In the context of World Health Organization (WHO) guidance on pneumococcal OPAs, the sixplexed OPA developed in this study aligns well with key performance criteria, including serotype specificity, assay reproducibility, and concordance with established single-serotype OPAs [27]. The assay demonstrated acceptable precision across most serotypes, with CV generally below the WHO-recommended threshold [27], and showed strong agreement with SOPA results, supporting its validity as a functional measure of vaccine-induced immunity. Importantly, optimization of E:T ratios and complement concentrations ensured controlled NSK, consistent with WHO recommendations for assay robustness and standardization [20,28].

However, several limitations should be considered when interpreting these findings in the context of WHO standards. For serotypes exhibiting very low opsonic activity, increased variability was observed near the lower limit of assay detection, which may constrain quantitative interpretation. This phenomenon is recognized within WHO OPA guidance as an inherent characteristic of functional assays rather than a methodological shortcoming; nevertheless, it underscores the need for cautious interpretation of low OPA titers and highlights the potential value of complementary immunological endpoints.
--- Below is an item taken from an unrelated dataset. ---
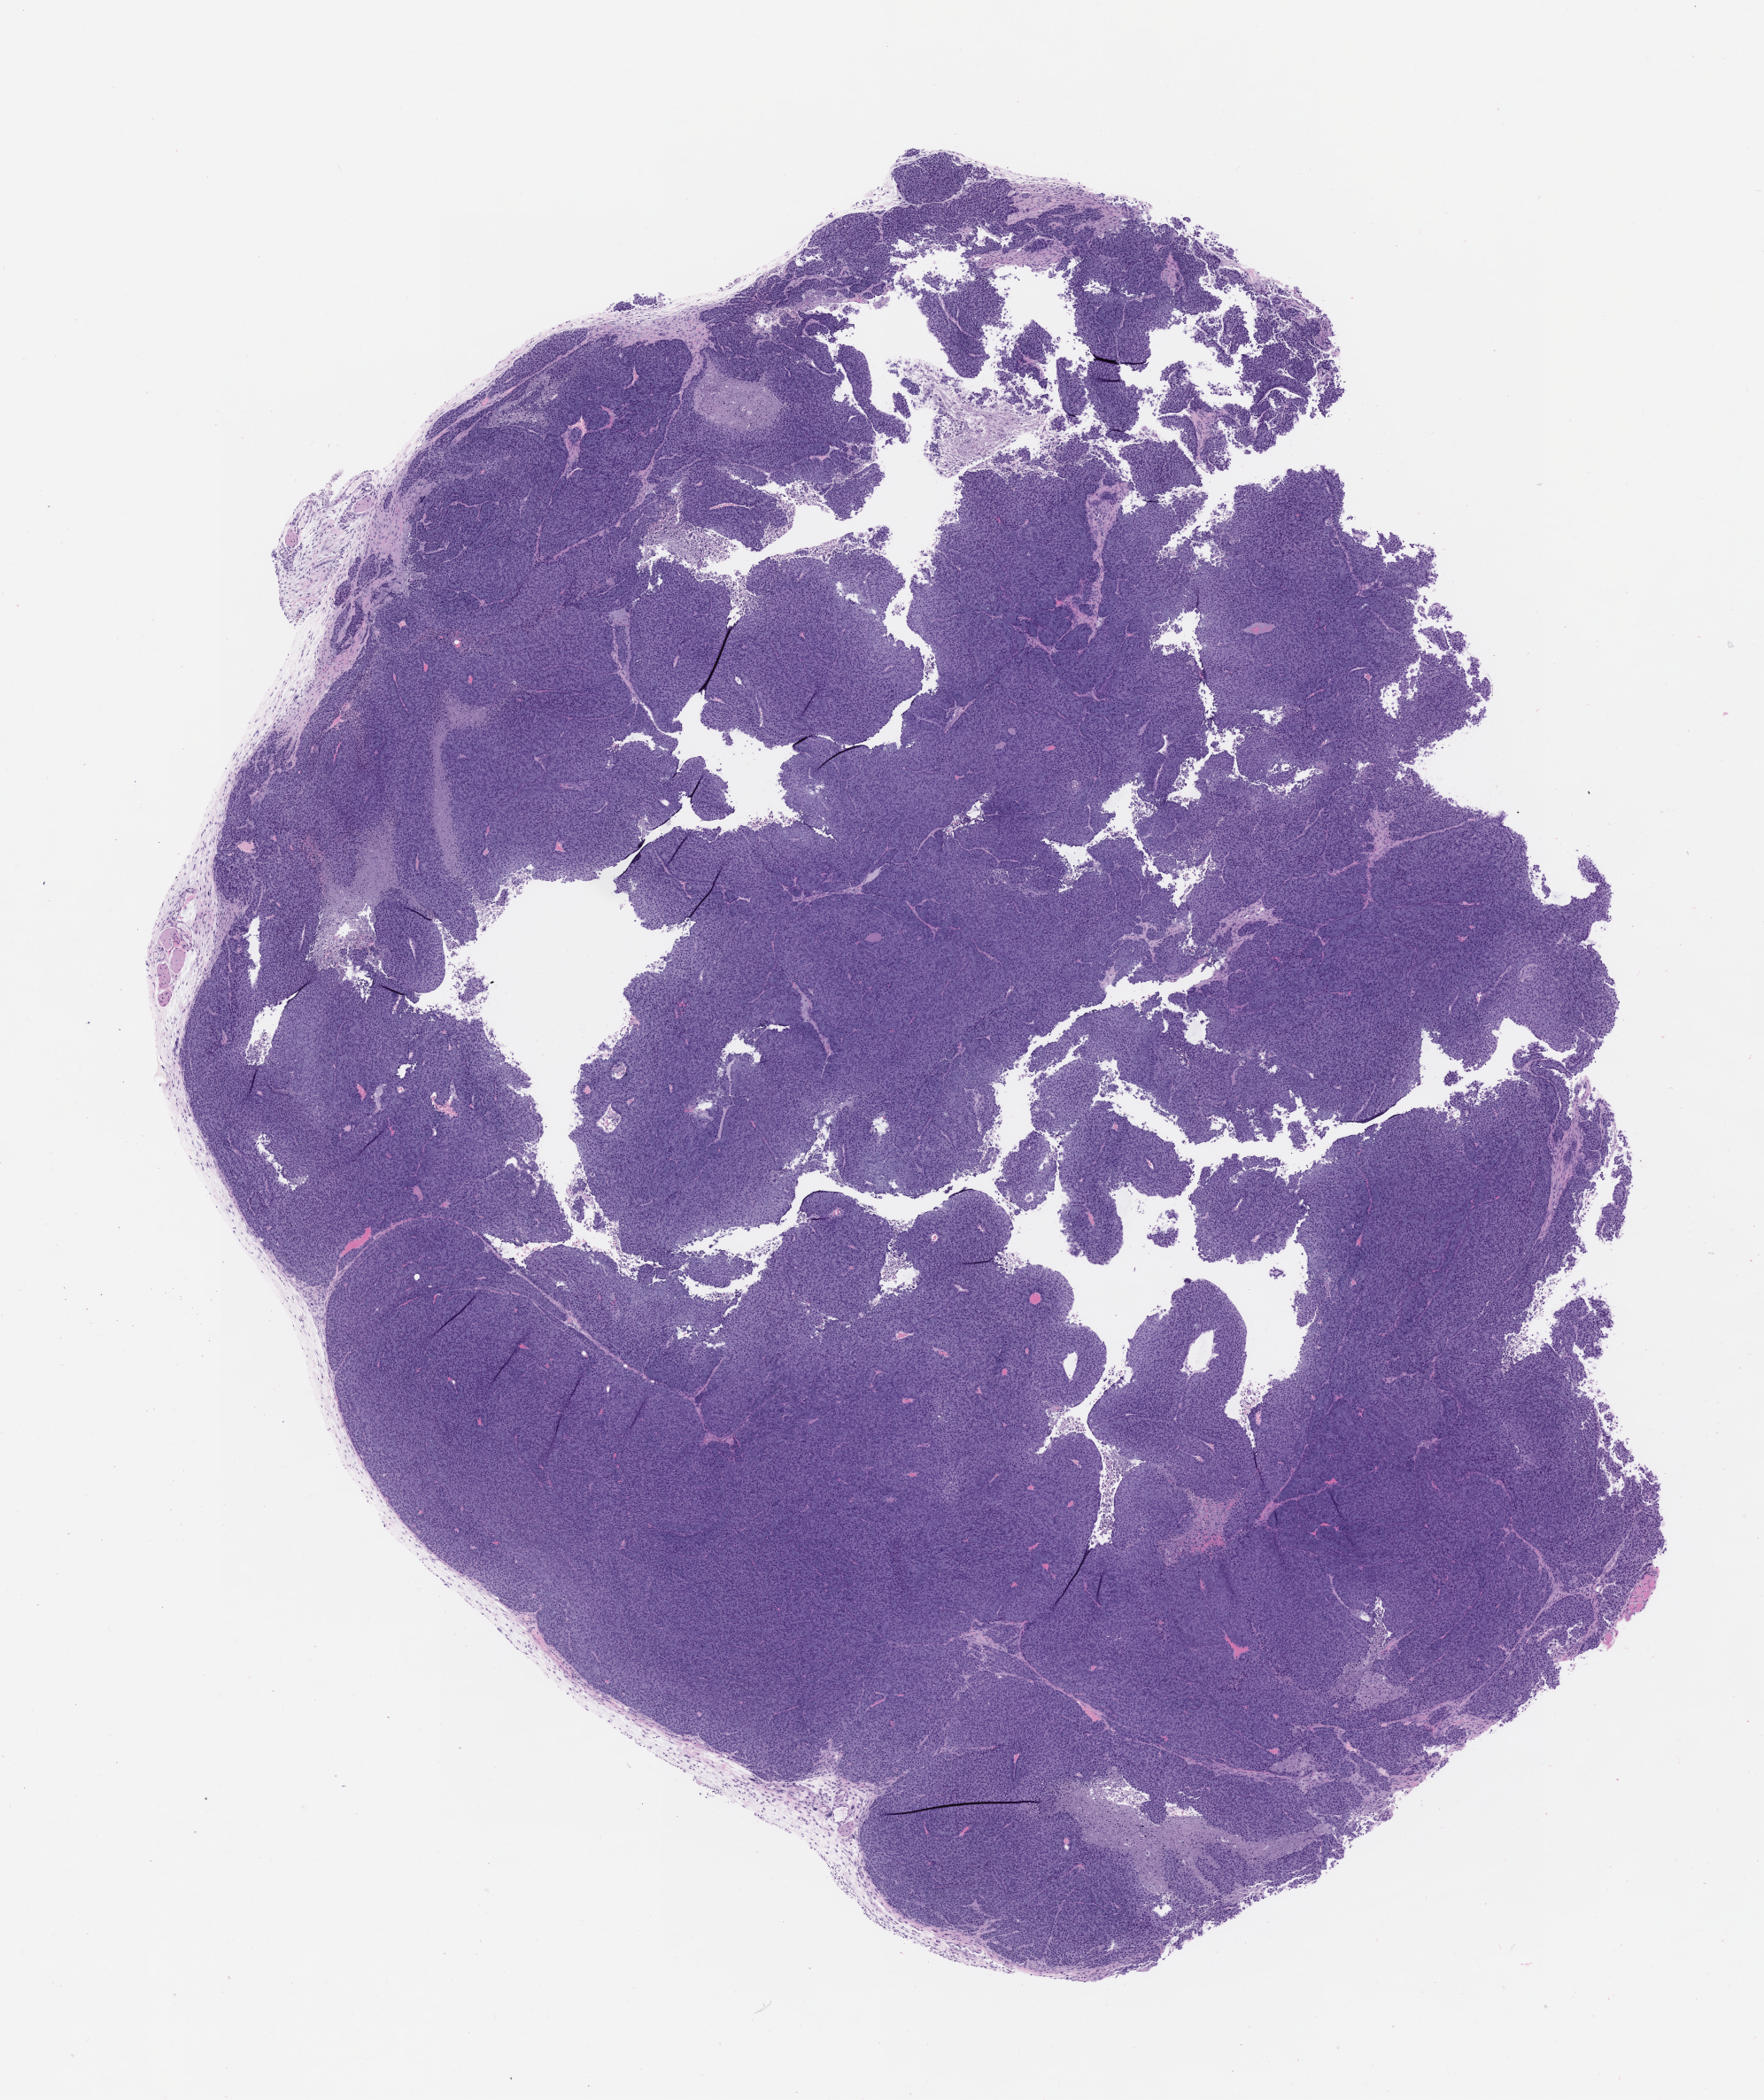
Hematoxylin and eosin (H&E) whole-slide image of a patient-derived xenograft (PDX) tumor grown in a mouse, passage 2, shown as a low-resolution overview of the whole scanned area (about 8.0 x 9.5 mm), formalin-fixed, paraffin-embedded (FFPE) tissue, originating tumor site category: head and neck.
* originating patient diagnosis: Acinar Cell Carcinoma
Additionally, although the sixplexed format substantially improves analytical throughput and scalability, further inter-laboratory validation will be essential to support broader implementation, standardization, and potential regulatory acceptance in alignment with WHO recommendations.

In summary, the sixplexed OPA offers a scalable and efficient platform for functional antibody assessment across an expanded range of pneumococcal serotypes. This platform is well suited to support immunogenicity evaluation and comparative studies of current and future high-valency pneumococcal vaccines.